Fragen zum Text:
a) Nennen Sie die zwei Elemente des deutschen Erbrechts, die laut dem Auszug zum Erbrecht greifen, wenn der Verstorbene weder Testament noch Erbvertrag hinterlassen hat.
b) Schreiben Sie den Auszug zum Erbrecht im Anschluss an seinen letzten Satz weiter.

Vorliegender Auszug:
%%

Dass der Tod gewissermaßen Auslöser einer Erbschaft ist, macht die Sache nicht unbedingt leichter. Stirbt ein Verwandter oder Bekannter herrscht auf der einen Seite Trauer, auf der anderen die gespannte Erwartung, wer erbt und wie hoch der Anteil an der Erbschaft ist. Hat der Verstorbene nicht selbst per Testament oder Erbvertrag festgelegt, wie das Vermögen aufgeteilt werden soll, greifen gleich zwei Elemente des deutschen Erbrechts: das Ehegattenerbrecht und das Verwandten-Erbrecht.

Dabei birgt eine Erbschaft durchaus Probleme und ein nicht zu unterschätzendes Konfliktpotenzial. Wenn mehrere Miterben sich einigen müssen, Schulden hinterlassen wurden oder seitens des Erblassers Auflagen und Bedingungen gemacht wurden, kommt es oftmals zu Streitigkeiten. Umgehen lassen sich einige dieser Schwierigkeiten, indem vorab ein Erb- und/oder Pflichtteilsverzicht oder nach Eintreten des Erbfalls der Verzicht auf die Erbschaft erklärt wird. Bevor ein solcher Schritt gegangen wird, sollte man sich allerdings von einem Experten beraten lassen, denn jede Entscheidung zieht Konsequenzen nach sich.

%%

Angezeigte Einträge:
%%

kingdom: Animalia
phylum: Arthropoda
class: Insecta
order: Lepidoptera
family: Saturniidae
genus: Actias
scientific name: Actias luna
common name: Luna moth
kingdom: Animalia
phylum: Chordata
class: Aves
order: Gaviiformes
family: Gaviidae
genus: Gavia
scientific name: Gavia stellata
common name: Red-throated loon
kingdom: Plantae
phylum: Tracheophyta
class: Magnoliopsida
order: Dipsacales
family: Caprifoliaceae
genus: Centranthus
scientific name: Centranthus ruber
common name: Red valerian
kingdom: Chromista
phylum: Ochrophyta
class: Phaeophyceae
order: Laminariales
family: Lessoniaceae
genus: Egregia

%%

Ihre Antworten:
a) Das Ehegattenerbrecht und das Verwandten-Erbrecht.

b)
Folgende Aspekte von Erbschaft und Erbe beleuchten wir in unserem Erbrecht Ratgeber näher:

Erbschaft und Erbe - Die wichtigsten Fragen und Antworten (FAQ)

Viele Fragen entstehen, wenn man sich mit der Erbschaft und dem Erbe auseinandersetzen möchte. In unserer FAQ zu diesem Thema möchten wir versuchen die am häufigsten gestellten Fragen zu diesem Themenschwerpunkt aufzuklären.

Wer kann (darf) erben

Wer kann und darf alles erben: Es liegt ganz beim Erblasser, wenn er bei einer Erbschaft berücksichtigt. Dazu muss er ein Testament verfassen. Ansonsten werden per Gesetz nur die Verwandten und der Ehegatte Erben. Haustiere als Erben sind übrigens nicht gestattet.

Erbfolge gesetzlicher Erben

Erbfolge gesetzlicher Erben: Das deutsche Erbrecht sieht über das Verwandtenerbrecht eine feste Rangfolge vor, wer etwas erbt und wie hoch die Erbschaftssteuer ist. Gesetzliche Erben erster Ordnung sind zum Beispiel die Kinder. Die Urgroßeltern und deren Abkömmlinge gehören zu den gesetzlichen Erben vierter Ordnung.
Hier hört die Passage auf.